**WORK REQUIRED:** Are you able to quote each entry exactly as written?

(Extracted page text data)
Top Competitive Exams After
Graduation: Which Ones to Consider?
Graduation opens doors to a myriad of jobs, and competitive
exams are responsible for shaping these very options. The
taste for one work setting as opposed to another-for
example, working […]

**WRITTEN RESPONSE:**
Top Competitive Exams After
Graduation: Which Ones to Consider?
Graduation opens doors to a myriad of jobs, and competitive
exams are responsible for shaping these very options. The
taste for one work setting as opposed to another-for
example, working […]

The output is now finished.